In my pilotage Carrer I regularly run speeds down until the rudder lost authority then transitioned to either kicks ahead or tug power.
For some reason the rudder was not functional.
Retired engineer has put forward a theory of hydraulic lock which as a non engineer I don’t really understand but sometimes you just have to trust your engineering department .
Is it possible that the #3 steering gear motor was not coupled to the emergency generator?
Do the bridge crew have to manually start the #3 steering gear motor?
As a ships master I knew these things but as a pilot I had to rely on the bridge crew.
As an anecdote.
During routine simulator training one of the comments I heard during my latter years from the instructors was, ’ it doesn’t matter what we throw at you ,as you just deal with it" , a bigger compliment I can’t imagine.
The biggest challenge, as a senior pilot I/ we found was a loss of steering
I had originally thought the stern going to port causing the ship to hit was the result of full astern. From the report that did not happen.
Wonder why the report did not mention wind /current at the time. Or was bank suction something usually expected passing under the bridge.
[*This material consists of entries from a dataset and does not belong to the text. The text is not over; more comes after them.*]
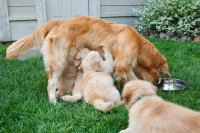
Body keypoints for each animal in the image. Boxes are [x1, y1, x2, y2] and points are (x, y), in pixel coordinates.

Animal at [5, 15, 170, 103]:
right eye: (159, 74)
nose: (158, 83)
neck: (139, 43)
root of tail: (58, 22)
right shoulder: (123, 65)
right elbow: (133, 78)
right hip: (59, 62)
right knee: (51, 84)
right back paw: (53, 102)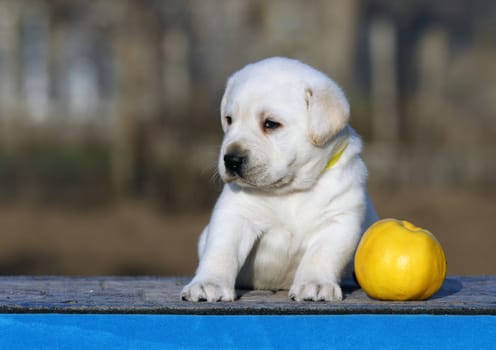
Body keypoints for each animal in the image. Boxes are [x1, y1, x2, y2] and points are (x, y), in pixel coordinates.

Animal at [180, 56, 378, 300]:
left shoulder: (338, 220)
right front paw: (209, 283)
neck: (290, 190)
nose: (231, 159)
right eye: (229, 120)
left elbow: (321, 255)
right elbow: (221, 251)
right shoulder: (236, 215)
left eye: (270, 124)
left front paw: (315, 284)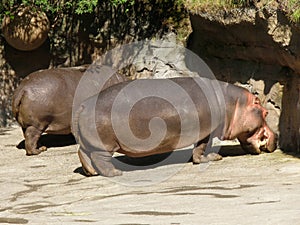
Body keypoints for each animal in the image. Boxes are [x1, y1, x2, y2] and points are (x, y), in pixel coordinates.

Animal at [72, 76, 276, 177]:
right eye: (265, 112)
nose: (276, 136)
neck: (233, 104)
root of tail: (83, 105)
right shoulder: (207, 132)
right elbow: (202, 147)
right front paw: (214, 158)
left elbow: (199, 148)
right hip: (104, 144)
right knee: (99, 158)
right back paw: (115, 173)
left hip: (90, 142)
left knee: (83, 153)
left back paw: (91, 173)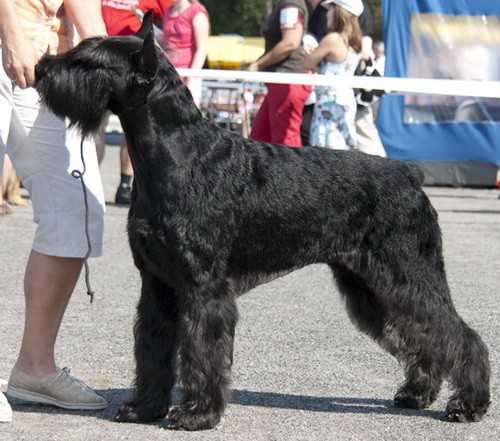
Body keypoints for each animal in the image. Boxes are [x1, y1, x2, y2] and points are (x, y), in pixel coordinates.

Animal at [35, 11, 488, 430]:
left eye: (90, 62)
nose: (41, 68)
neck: (176, 154)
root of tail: (409, 174)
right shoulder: (158, 284)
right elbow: (152, 348)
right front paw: (145, 408)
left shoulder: (204, 287)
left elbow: (202, 351)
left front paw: (197, 413)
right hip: (371, 287)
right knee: (420, 334)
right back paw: (417, 393)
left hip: (406, 274)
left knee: (457, 334)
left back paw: (468, 404)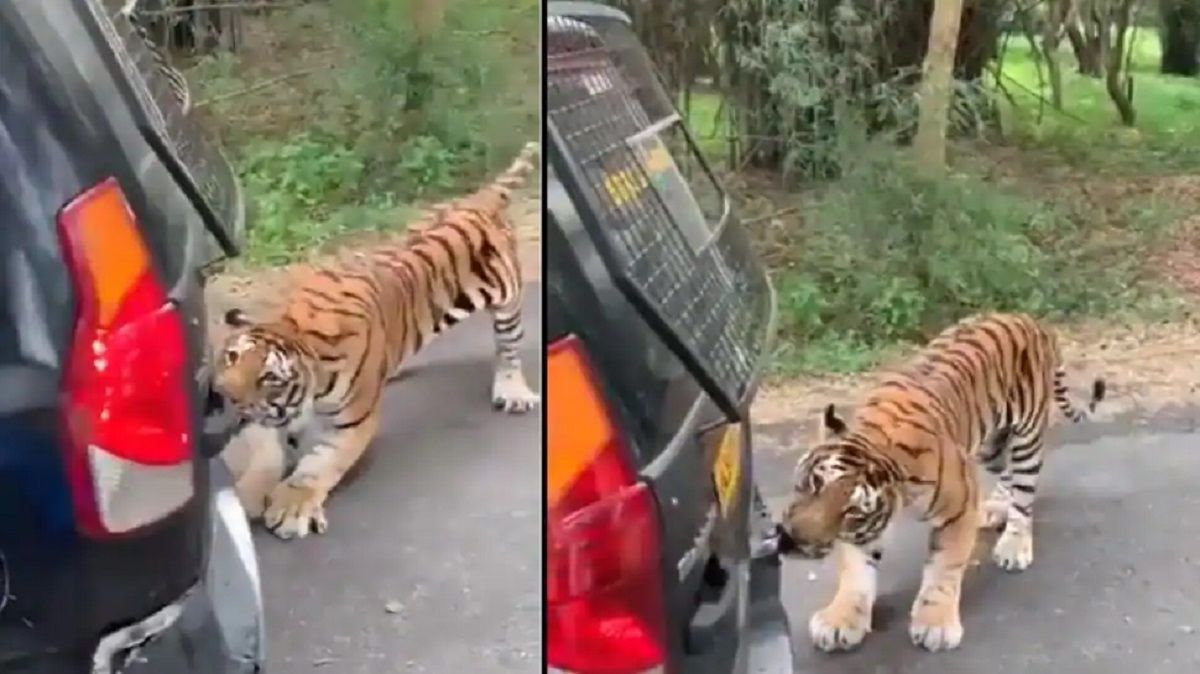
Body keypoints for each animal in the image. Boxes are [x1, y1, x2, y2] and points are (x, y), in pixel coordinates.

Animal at [211, 141, 541, 540]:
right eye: (231, 356)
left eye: (269, 378)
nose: (221, 395)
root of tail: (478, 197)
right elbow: (267, 454)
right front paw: (250, 494)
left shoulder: (351, 425)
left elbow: (319, 466)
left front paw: (292, 507)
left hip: (508, 300)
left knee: (508, 349)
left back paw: (513, 392)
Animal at [774, 312, 1105, 653]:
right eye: (813, 483)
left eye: (850, 510)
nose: (793, 539)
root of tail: (1031, 320)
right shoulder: (864, 531)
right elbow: (856, 571)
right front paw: (841, 619)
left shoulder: (958, 508)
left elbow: (943, 569)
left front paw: (935, 624)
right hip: (991, 445)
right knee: (1008, 473)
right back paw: (997, 508)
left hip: (1027, 435)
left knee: (1024, 495)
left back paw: (1014, 547)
The auxiliary channel opened to the north is shallow main channel deep, big ship recipe for bank suction. Or starboard anchor could have caused her to turn.
It’s possible power and rudder control lost she could have gone straight enough for a glancing blow instead of full on. Why she turned never mentioned
Because it’s the preliminary report.
That’s true but I wrote many situation reports in the Coast Guard and all required weather conditions. Sea state, Wind, Current etc. Its simple basic information, can have effect on liability though, complication out of operators control.
Both. During the design stage a FMEA is prepared by the builder and a fault simulation test carried out during trials. For example, one of the failure modes is the loss of a HV switchboard due to internal short-circuit on bus bars. And here we have also an operational requirement, there needs to be at least one generator connected on each HV switchboard. And the vessel is provided with an Operating Manual explaining the redundancy features. Again, all this is voluntary, you may have a look at ABS rules, Propulsion Redundancy R1 and R2 notations. Or DNV RP notation. They cannot be applied to vessels with only one propulsion machine but at least the requirements regarding the electric power generation and distribution could be used to minimize the risk of propulsion loss.
Got it and thank you for the explanation. You clearly know your stuff.
But the DALI did not leave the dock with her generators configured such. Two online gens feeding only one side of the HV buss and then the connected LV transformer connected to the opposite HV bussbar. Any issue with the HV busstie and you have a black ship.
However I am aware that the ship did not go black because of an inadvertent opening of that breaker and the tripping of the breakers both supplying and exiting the transformer feeding the LV buss yet the ship was fitted to be operated with two independent HV busses feeding the LV board bur wasn’t.
The ship’s I worked on, with the engine stopped had bare steerage at around 3 kts. I think rudder force is approximately a function of the square of ship’s speed so I’d expect even with no engine the Dali to have steerage at 7 or 8 kts.
What I’m saying is presumably the NTSB has position, heading, speed and rudder angle data from the VDR. This is what it says in the report after power was restored the second time.
At 0127:23, the pilot ordered the rudder hard to port (35°). At this point, the
main engine remained shut down and there was no propulsion to assist with steering.
Somewhat ambiguous, doesn’t say they had control of the rudder but seems like mentioning that they had no steering would have been more relevant than saying there was no propulsion.